To evaluate whether obesity interferes in collagen degradation and, consequently, in orthodontic movement, the collagen content on the pressure and tension sides of the PDL was estimated . The sections were stained with 0.1% picrosirius red solution and analyzed under a polarized light microscope (BX51; Olympus). For each specimen, 2 nonserial sections of the entire distal root taken at intervals of at least 60 μm were used to measure the birefringent collagen content on the pressure and tension sides of the PDL from the distal root of the first molars. In each section, 3 standardized areas (cervical, middle, and apical portions) of each side (pressure and tension) of the PDL were captured at magnification of 400×.

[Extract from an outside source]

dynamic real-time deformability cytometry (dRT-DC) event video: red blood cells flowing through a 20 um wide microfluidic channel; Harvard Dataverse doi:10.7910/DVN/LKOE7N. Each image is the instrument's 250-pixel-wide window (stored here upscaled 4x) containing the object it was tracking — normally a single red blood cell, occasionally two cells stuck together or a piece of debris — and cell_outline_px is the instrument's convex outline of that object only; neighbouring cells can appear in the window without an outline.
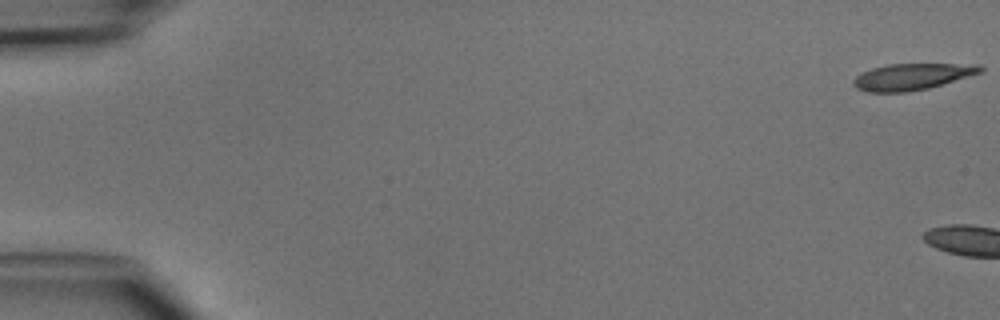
{"species": "common noctule bat (a hibernating species)", "species_latin": "Nyctalus noctula", "temperature_condition": "cold", "stored_images_in_passage": 3, "camera_frame_rate_fps": 3000, "um_per_image_px": 0.085, "animal": {"sex": "male", "body_mass_g": 15.6}, "frame": {"image": 1, "passage_image": 1, "time_ms": 0.0, "image_size_px": [1000, 320], "cell_outline_px": [[984, 68], [980, 72], [928, 88], [908, 92], [868, 92], [856, 88], [852, 84], [852, 80], [856, 76], [872, 68], [888, 64], [980, 64]], "centroid_in_image_um": [77.47, 6.51], "position_along_channel_um": 7.5, "area_um2": 19.31}}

The birefringent collagen content was determined using image-analysis software (Image J 1.37b) according to the methodology described by Manni et al. Data for each hue (red, orange, yellow, and green) were determined as a percentage of the total number of collagen pixels, which in turn was expressed as a percentage of the total number of pixels in the image.
Analyses were performed using GraphPad Prism software (GraphPad Software, San Diego, Calif). The Shapiro-Wilk test was used to confirm the normal distribution of all data ( P >0.05). One-way analysis of variance was followed by post-hoc Tukey test for multiple comparisons among groups ( P ≤0.05). The Kruskal-Wallis test followed by the Dunn test was used for stereometrics analysis ( P ≤0.05), and the Student t test was used for comparisons between 2 groups ( P ≤0.05).
Obesity was confirmed by measuring body and adipose tissue weight and by plasma lipid profile analysis. Animals in the O and OM groups presented a significantly higher body weight than nonobese animals (C and M) ( P <0.05) after the fourth week of high-fat diet intake. However, after the eleventh week, only animals from the O group showed a significant difference ( P <0.05) in comparison with the other groups ( Fig 1 , A ). At sacrifice, animals from both obese groups (O and OM) had significantly heavier epididymal, retroperitoneal, and mesenteric adipose tissues than the nonobese groups (C and M) ( P <0.05) ( Fig 1 , B ).